Google bought Motorola Mobility for $12.5B back in 2011, indicating that they were highly interested in acquiring it for the 17,000 patents it came with plus another 7,500 patents in the process of being granted. At that point, the move was seen by some as a threat to the Android ecosystem, Google being both the maker of Android and becoming a hardware manufacturer. Google declared that they will treat all partners the same and Motorola will be just another Android licensee, according to CEO Larry Page.

After two and a half years the Android ecosystem is thriving, Google’s operating system being present on 81% of smartphones shipped worldwide during Q3/2013, according to an IDC study. It seems that Google has played fair with all hardware manufacturers, and now they have even more reasons to do so because they announced yesterday selling Motorola Mobility to Lenovo for $2.91B. Google will retain most patents, Lenovo getting only 2,000 of them. Also, the Advanced Technology and Projects group and its patents are not part of the deal, and will be integrated into the Android team.

Some analysts noted that Google has taken a “a hit of about $7 billion”, considering that they sold the set-top box division for $2.35B. Others have a different opinion, considering that Google made a good deal: losses were initially counted at around $3.2B, and Google valued the patents at $5.5B back in 2012, so theoretically they don’t lose money.
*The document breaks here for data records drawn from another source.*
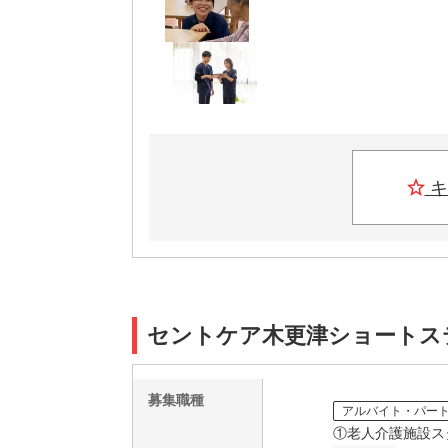
キ
セントケア木更津ショートステイ
募集職種
アルバイト・パー
①老人介護施設ス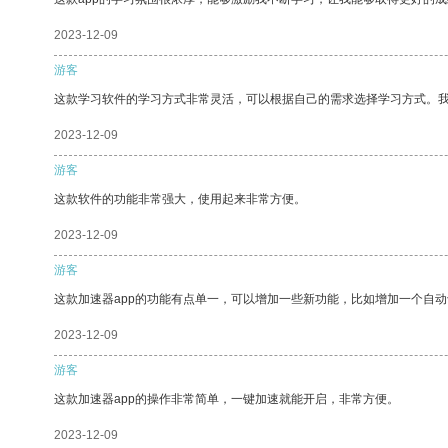
2023-12-09
游客
这款学习软件的学习方式非常灵活，可以根据自己的需求选择学习方式。
2023-12-09
游客
这款软件的功能非常强大，使用起来非常方便。
2023-12-09
游客
这款加速器app的功能有点单一，可以增加一些新功能，比如增加一个自
2023-12-09
游客
这款加速器app的操作非常简单，一键加速就能开启，非常方便。
2023-12-09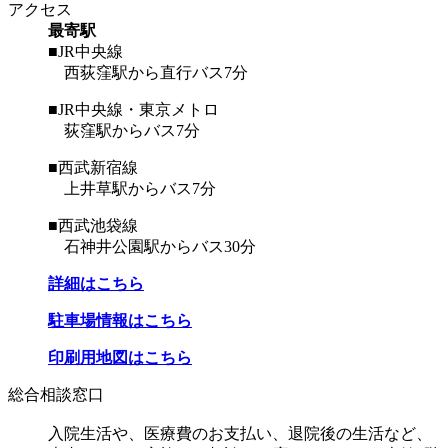
アクセス
最寄駅
■JR中央線
西荻窪駅から直行バス7分
■JR中央線・東京メトロ
荻窪駅からバス7分
■西武新宿線
上井草駅からバス7分
■西武池袋線
石神井公園駅からバス30分
詳細はこちら
駐車場情報はこちら
印刷用地図はこちら
総合相談窓口
入院生活や、医療費のお支払い、退院後の生活など、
But that holds true only if the patents are worth as much as Google initially thought. And, the patent litigation processes so far have not brought much cash to Motorola. Currently, Microsoft has to pay only “$1.7 million in annual royalties for using Motorola's standards-related Wi-Fi and video-encoding patents in every Xbox 360 and Windows 7 PC sold, rather than the $4 billion Motorola had originally demanded.” But Page still promises to continue to use the patents to “defend the entire Android ecosystem.” It remains to be seen how successful they will be.

The Android ecosystem will probably benefit from this deal, strengthening Lenovo’s position in their competition with Samsung which accounted for 39.9% of all Android shipments during Q3/2013. It is not recommended for a manufacturer to dominate a market because chances are the pace of innovation slows down and the prices go up. Lenovo is currently the leader in the PC market, and it has recently acquired IBM’s server business for $2.3B.